A few years ago, when a bilingual (Urdu and English) quarterly magazine ‘Nisa’was started by a small group of Muslim women from Hyderabad, it was seen as a ‘ray of hope’ and perhaps rightly so. For the most part, it was a pleasant surprise. The idea behind its initiation, as researcher and activist Kaneez Fatima, explained once to this writer, “is to examine women’s problems and create debate based on particular issues, and to draw the attention of women writers and research scholars to such questions.”

Kaneez, who is also one of the founders and editors of the magazine, went on to say, “This was also needed because there was hardly any research magazine in Urdu that focused on women’s issues in particular. We strongly felt the need for one for quite some time, before we decided to fill this gap on our own.” In these observations on Urdu magazines, she couldn’t have been further from the truth, especially as far as Urdu women’s magazines are concerned. Today, while there is no dearth of Urdu magazines and journals, there is no substantive representation of women’s issues in them.

All that one can find in the name of Urdu women’s magazines are ‘family magazines’ like Khatoon Mashriq, Mahankta Aanchal, Huma, and Pakiza Aanchal, etc. And these magazines, often published months in advance, hardly discuss contemporary issues and debates about questions relating to gender. However, it is important to note that this was not the state of Urdu women’s magazines a few decades ago, especially before partition. There were magazines for women in Urdu, debating and discussing a range of socio-political, cultural and educational issues of that time.

THE NEW PUBLICATION: Kalam-e-Niswan.
THE NEW PUBLICATION: Kalam-e-Niswan.

A new compilation, Kalam-e-Niswan, carried out and published by Nirantar, a Centre for Gender and Education, under the editorship of Purwa Bhardwaj, takes us to the debates of those days. Apart from the debates, the compilation includes well researched pieces of women’s writings, in the forms of travelogue, reportage, opinions, letters, portraits and profiles.
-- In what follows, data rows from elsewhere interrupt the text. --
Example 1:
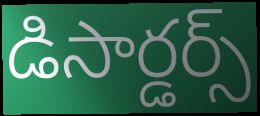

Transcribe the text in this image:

డిసార్డర్స్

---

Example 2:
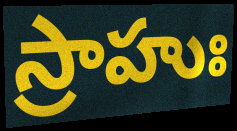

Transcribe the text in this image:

స్రాహుః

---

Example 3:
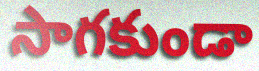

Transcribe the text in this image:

సాగకుండా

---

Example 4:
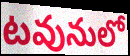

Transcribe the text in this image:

టవునులో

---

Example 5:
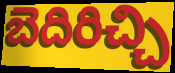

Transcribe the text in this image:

బెదిరిచ్చి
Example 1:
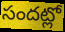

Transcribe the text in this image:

సందట్లో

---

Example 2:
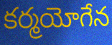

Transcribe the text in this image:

కర్మయోగేన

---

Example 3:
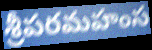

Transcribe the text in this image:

శ్రీపరమహంస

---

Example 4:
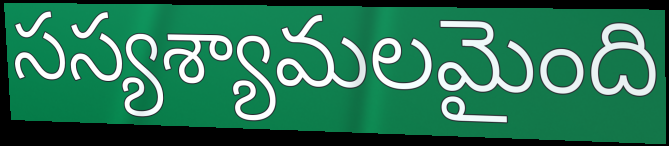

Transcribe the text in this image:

సస్యశ్యామలమైంది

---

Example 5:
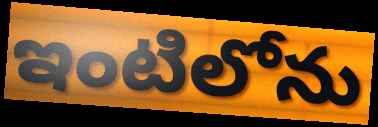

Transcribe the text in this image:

ఇంటిలోను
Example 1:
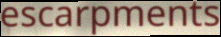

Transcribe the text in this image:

escarpments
This compilation is a Hindi transliteration of original Urdu writings published in magazines likeTahzeeb-e-Niswan, Ismat, Payam-e-Ummid and Ustani, mostly before independence or a few years just after it. Lesser used Urdu words are defined as footnotes as and when required. Broadly divided into four sections and further classified into nine sub-sections, it systematically chronicles issues of culture, education, curricula, governance, and women’s right to vote, gender relationship and women’s rights movements. It also presents the socio-economic and educational situation of those days. The range of the issues are so vast and fresh that one thinks that these writings were done in the present times, and not decades, or a century ago. One is simply surprised to see extensive articles on subjects such as the Children of Chhattisgarh (Ismat: 1936), Women’s Education Department of Egypt University (Khatoon: 1911), and Activities and Education of Turkey Women (Ismat: 1951).
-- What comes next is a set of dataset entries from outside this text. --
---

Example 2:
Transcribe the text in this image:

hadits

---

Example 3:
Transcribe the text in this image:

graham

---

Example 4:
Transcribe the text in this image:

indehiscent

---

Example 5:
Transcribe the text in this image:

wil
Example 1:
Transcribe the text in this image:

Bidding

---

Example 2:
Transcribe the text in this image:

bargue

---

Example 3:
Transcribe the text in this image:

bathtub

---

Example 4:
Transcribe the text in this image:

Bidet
Purwa says, “While these writings help us to understand the minds of Muslim women, at the same time, it also compels us to think, rethink and question our understating and popular notions about Muslim women, their thinking, choices, dreams and contributions.”

THE ORIGINAL MAGAZINE: Tahzeeb-e-Niswan from where original Urdu writings have been transliterated.
THE ORIGINAL MAGAZINE: Tahzeeb-e-Niswan from where original Urdu writings have been transliterated.

According to Nirantar, this compilation is the result of a project initiated by them in order “to develop a deeper understanding of Muslim women’s education” and, while working on it, they “came across important writings by Muslim women”. Though it’s true that all the articles included in this compilation were written decades ago, a look at the debates surrounding Muslim women, both in the society at large and Muslim societies, as well as in the mainstream media, shows that issues were not very different even in those days.

The compilation, with its wide range of subjects such as women’s dress, to veil or not to veil, women’s education and their position in society, activities of women folk, right to vote and women, English medium schooling, polygamy and remarriage makes it relevant even today.